Quand on me parle de Jean-Paul Belmondo, mon petit esprit étriqué n'imagine que deux cas de figure. Soit la Nouvelle Vague période A bout de souffle et Pierrot le fou, soit les polars populaires du dimanche soir sur TF1 quand j'étais gamin, style Peur sur la ville ou Le professionnel. C'est oublier bien vite l'intelligence et le talent du bonhomme, ainsi qu'une certaine lucidité quant à son rôle d'amuseur public, comme le démontra en 1973 Le Magnifique.
Fruit de la collaboration entre le cinéaste Philippe de Broca et le scénariste Francis Verber qui tournera au vinaigre suite à des "différents artistiques" (Jean-Paul Rappeneau sera appelé à la rescousse pour enrichir le script), Le Magnifique s'apparente dans un premier temps à un savoureux pastiche des aventures du célèbre James Bond, multipliant les gags délirants et les réparties d'anthologie dans un joyeux bordel absolument jouissif. Les couleurs pètent à la gueule, Belmondo s'en donne à coeur joie en héros trop bright pour être vrai, et les péripéties évoluent au gré des humeurs d'un auteur fatigué d'enchaîner les romans de gare au lieu de s'atteler à une oeuvre plus intime et profonde.

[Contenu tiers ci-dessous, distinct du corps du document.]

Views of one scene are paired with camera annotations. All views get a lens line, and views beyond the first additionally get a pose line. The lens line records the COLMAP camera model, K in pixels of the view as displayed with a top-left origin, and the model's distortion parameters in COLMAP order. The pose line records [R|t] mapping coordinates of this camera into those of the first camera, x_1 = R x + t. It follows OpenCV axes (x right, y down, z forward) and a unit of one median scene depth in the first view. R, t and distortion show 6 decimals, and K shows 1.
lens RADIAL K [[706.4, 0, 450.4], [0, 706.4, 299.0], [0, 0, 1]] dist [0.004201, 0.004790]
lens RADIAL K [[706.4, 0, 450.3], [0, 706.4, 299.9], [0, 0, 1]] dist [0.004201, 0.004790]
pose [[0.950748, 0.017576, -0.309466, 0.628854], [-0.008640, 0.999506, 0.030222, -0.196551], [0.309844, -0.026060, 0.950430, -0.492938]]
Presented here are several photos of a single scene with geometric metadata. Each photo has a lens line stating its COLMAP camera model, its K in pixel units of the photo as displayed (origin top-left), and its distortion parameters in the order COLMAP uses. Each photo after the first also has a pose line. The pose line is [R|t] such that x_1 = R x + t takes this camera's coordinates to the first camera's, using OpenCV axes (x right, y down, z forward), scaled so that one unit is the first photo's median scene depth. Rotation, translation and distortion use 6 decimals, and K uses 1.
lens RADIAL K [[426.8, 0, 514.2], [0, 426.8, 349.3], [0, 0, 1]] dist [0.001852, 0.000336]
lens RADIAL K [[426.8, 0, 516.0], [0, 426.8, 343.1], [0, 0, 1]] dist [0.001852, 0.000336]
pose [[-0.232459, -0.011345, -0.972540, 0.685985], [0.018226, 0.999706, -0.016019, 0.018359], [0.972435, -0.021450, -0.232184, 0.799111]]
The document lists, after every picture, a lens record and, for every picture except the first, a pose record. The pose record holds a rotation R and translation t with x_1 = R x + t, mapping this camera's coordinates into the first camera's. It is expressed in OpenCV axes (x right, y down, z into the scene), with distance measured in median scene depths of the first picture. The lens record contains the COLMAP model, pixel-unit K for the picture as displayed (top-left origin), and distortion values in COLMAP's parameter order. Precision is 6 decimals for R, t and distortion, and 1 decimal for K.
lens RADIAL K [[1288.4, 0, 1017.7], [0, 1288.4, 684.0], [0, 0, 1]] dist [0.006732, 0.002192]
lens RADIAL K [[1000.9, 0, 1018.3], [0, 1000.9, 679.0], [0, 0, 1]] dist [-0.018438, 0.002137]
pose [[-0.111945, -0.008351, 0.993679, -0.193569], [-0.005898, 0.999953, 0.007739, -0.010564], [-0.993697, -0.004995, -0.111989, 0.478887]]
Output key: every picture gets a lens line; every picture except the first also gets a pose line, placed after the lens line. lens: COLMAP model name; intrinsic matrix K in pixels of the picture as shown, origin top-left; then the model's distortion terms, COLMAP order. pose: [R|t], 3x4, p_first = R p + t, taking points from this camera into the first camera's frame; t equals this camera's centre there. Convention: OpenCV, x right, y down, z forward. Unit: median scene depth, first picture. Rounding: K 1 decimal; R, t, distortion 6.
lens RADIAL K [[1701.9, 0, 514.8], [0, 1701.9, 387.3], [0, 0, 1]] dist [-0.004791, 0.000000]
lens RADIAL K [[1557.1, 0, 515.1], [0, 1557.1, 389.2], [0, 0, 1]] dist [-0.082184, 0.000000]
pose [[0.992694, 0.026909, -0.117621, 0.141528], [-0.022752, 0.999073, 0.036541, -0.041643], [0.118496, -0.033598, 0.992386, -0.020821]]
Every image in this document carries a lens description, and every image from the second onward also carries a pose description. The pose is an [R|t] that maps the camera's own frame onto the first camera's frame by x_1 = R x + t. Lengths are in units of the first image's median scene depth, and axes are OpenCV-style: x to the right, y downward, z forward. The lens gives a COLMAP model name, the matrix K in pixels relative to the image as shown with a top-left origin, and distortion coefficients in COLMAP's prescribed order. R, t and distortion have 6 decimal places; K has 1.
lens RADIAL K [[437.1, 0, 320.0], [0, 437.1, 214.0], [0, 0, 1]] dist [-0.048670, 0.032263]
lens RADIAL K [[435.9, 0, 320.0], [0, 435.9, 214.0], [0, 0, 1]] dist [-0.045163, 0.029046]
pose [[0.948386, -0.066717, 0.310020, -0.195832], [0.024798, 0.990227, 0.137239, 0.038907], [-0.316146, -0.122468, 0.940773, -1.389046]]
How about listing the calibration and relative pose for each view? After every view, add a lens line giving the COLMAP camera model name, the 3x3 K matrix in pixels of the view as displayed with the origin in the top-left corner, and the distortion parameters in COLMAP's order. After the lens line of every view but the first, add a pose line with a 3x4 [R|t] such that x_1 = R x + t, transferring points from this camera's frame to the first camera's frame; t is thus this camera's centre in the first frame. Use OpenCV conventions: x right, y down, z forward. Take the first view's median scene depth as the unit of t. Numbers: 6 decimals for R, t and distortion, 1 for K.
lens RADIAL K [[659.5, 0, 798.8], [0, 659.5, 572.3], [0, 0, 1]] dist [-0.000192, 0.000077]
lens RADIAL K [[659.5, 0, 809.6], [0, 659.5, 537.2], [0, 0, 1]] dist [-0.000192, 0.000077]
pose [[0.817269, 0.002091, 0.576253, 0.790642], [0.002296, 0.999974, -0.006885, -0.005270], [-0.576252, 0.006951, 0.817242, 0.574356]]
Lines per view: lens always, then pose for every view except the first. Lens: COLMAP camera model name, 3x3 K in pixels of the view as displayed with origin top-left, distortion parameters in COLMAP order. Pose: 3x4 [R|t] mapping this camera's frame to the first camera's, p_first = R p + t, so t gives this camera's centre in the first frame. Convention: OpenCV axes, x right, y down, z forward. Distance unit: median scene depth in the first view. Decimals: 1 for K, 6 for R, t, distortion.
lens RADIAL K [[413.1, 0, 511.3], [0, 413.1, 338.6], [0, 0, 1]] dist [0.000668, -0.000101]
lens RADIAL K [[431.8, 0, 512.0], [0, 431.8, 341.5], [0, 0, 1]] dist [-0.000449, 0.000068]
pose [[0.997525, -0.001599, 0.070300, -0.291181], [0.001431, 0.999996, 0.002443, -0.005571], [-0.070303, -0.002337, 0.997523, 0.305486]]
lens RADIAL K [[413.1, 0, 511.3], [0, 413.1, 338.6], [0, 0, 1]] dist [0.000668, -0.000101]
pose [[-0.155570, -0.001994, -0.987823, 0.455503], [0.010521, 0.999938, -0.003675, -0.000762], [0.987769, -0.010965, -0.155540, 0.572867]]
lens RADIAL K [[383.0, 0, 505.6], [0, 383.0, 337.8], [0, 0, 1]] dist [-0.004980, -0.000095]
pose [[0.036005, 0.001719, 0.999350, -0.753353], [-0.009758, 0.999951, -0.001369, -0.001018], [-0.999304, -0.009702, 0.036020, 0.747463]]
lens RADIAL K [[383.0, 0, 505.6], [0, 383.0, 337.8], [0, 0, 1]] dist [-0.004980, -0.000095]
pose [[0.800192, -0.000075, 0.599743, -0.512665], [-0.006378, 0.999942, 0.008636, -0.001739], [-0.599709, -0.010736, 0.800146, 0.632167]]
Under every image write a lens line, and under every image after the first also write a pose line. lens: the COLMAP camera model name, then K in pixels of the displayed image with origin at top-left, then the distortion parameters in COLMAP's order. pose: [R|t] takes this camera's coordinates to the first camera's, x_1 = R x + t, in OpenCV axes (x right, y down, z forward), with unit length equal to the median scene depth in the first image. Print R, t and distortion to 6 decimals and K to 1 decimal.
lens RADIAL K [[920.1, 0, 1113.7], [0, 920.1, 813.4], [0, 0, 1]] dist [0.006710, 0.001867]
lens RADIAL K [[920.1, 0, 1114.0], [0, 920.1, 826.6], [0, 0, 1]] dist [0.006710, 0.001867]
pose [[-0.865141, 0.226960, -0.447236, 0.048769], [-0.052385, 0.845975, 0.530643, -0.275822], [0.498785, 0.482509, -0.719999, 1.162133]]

Car loin de n'être qu'un énième véhicule pour les exploits du comédien français le plus populaire de l'époque, Le Magnifique est avant tout une réflexion troublante sur la création, permettant à ces auteurs et à leur star de s'interroger sur leur métier, sur les attentes d'un public avide de spectaculaire et d'exotisme. Une sorte de cri de révolte d'artistes condamnés à offrir à leur audience ce qu'elle est venue chercher, ce qui n'empêche pas Le Magnifique de déclarer son amour à un cinéma populaire et noble, pointant du doigt l'intelligentsia et son snobisme élitiste.
Porté par un Belmondo jouant admirablement de son image dans le double-rôle du héros invincible et de son créateur, et par le charme de Jacqueline Bisset, Le Magnifique est un fantastique détournement qui mérite d'être redécouvert toute affaire cessante. Un hommage flamboyant et romantique au serial d'antan doublé d'une mise en abime fascinante, un spectacle hilarant et complètement fou, inventif dans son récit comme son montage, s'autorisant même quelques saillies gores impensables dans ce genre de production. Pas étonnant que le film soit un des préférés de Quentin Tarantino et aura énormément influencé la contre-culture.